Dataset entries:
########################################
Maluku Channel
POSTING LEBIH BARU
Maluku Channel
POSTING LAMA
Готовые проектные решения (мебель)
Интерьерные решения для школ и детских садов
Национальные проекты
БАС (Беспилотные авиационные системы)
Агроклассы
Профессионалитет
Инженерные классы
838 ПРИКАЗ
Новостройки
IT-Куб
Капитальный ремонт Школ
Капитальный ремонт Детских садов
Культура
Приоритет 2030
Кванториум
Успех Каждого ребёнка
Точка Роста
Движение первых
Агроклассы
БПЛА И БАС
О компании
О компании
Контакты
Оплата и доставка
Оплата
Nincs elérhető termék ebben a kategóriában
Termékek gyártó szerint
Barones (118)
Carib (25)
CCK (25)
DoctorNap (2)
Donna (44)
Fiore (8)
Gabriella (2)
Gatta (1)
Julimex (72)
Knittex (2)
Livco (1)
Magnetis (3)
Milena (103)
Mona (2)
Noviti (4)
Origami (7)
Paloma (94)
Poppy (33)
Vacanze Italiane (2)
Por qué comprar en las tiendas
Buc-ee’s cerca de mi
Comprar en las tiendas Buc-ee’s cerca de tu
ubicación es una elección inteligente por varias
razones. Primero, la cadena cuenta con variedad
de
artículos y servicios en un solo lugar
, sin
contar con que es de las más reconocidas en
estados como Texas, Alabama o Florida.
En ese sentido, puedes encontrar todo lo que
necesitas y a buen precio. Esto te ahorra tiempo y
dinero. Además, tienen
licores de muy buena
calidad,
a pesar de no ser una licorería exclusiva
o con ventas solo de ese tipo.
########################################
* [Task statement] Pull every line containing "cerca" out of the data above.

* [Answer to this task]
Buc-ee’s cerca de mi
Comprar en las tiendas Buc-ee’s cerca de tu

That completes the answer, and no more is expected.